> _Task set_:
(A) In the passage on PostgreSQL SSL modes, which file, if present, makes libpq check the server certificate even under sslmode=require?
(B) Copy word for word everything in the passage on PostgreSQL SSL modes from "Same attacker, same" down to "not a detail.".

> _Given text_:
>>>>>

Same attacker, same hijacked name, sslmode=verify-full:

# on the client
psql "host=db.example.com port=5432 user=appuser dbname=appdb sslmode=verify-full connect_timeout=8" -c "SELECT * FROM loot;"
psql: error: connection to server at "db.example.com" (127.0.0.1), port 5432 failed: SSL error: certificate verify failed

That is the entire difference between the two modes, and it is not a detail.

One subtlety, because it is easy to draw the wrong conclusion from a quick test: require is not always blind. If ~/.postgresql/root.crt exists, libpq verifies the certificate against it even under sslmode=require. The same require connection that was hijacked above refuses the attacker once a CA is installed:

# on the client — CA now present
psql "host=db.example.com port=5432 user=appuser dbname=appdb sslmode=require connect_timeout=8" -tAc "SELECT 1"

<<<<<

> _Information supplied_:

>>>>>

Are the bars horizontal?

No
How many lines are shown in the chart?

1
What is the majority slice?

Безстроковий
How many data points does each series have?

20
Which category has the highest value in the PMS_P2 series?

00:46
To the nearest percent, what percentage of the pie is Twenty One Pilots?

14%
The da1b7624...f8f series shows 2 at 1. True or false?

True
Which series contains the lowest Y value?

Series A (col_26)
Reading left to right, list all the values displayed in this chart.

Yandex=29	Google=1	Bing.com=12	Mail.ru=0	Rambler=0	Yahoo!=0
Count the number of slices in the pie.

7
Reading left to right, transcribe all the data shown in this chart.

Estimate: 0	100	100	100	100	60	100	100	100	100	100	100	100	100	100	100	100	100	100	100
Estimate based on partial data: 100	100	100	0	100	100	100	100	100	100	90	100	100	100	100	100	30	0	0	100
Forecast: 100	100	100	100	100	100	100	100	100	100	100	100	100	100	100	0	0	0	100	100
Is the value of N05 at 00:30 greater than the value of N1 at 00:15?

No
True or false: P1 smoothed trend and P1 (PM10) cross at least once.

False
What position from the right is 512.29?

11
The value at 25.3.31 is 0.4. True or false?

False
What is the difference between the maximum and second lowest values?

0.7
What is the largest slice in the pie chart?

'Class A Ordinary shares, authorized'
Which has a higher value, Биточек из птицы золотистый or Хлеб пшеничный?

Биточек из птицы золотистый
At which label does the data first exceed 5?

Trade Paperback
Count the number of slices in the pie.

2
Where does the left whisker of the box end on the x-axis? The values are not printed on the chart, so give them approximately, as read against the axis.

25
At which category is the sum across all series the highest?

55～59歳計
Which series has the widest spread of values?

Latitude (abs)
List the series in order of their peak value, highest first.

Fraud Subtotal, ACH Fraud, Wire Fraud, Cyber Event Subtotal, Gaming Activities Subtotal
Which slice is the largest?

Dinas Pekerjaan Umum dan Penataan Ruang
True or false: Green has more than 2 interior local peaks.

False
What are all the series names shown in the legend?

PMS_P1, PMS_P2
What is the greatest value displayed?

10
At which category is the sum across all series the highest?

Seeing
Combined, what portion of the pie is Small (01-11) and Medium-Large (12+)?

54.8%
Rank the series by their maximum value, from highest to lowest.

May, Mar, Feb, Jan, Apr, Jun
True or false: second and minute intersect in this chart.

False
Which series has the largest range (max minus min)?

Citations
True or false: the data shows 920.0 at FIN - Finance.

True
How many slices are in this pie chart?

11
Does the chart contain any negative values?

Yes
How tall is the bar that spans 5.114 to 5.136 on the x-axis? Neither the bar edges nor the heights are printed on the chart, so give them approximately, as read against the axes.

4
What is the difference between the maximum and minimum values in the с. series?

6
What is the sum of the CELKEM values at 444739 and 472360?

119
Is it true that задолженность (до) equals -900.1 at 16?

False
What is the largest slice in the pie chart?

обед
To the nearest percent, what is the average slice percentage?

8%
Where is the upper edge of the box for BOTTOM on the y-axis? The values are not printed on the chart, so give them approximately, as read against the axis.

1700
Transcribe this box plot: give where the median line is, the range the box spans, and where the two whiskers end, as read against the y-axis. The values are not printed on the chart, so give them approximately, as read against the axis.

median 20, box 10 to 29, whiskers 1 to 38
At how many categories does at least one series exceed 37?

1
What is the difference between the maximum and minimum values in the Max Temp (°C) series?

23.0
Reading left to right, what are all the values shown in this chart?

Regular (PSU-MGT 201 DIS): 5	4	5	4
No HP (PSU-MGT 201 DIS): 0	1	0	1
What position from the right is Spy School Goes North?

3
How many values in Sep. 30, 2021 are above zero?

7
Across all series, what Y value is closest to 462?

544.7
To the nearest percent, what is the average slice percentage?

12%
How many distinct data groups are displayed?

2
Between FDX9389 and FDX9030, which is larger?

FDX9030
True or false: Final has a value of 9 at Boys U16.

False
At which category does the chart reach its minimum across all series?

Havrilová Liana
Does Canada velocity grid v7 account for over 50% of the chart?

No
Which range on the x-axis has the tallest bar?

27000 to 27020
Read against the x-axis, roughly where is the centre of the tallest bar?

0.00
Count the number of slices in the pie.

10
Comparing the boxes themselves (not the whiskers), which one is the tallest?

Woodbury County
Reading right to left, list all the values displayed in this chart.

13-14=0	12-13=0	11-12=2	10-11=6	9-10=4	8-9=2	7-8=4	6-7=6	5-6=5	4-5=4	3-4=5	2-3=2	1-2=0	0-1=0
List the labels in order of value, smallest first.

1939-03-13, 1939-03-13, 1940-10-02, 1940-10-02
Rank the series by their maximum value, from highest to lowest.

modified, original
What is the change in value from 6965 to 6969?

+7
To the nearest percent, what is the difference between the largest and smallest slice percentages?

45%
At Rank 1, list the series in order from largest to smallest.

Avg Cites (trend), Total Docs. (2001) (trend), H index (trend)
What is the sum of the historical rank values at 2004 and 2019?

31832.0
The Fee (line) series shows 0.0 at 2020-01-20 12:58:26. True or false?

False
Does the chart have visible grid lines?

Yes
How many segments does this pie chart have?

<<<<<

> _Answer list_:
(A) ~/.postgresql/root.crt

(B)
Same attacker, same hijacked name, sslmode=verify-full:

# on the client
psql "host=db.example.com port=5432 user=appuser dbname=appdb sslmode=verify-full connect_timeout=8" -c "SELECT * FROM loot;"
psql: error: connection to server at "db.example.com" (127.0.0.1), port 5432 failed: SSL error: certificate verify failed

That is the entire difference between the two modes, and it is not a detail.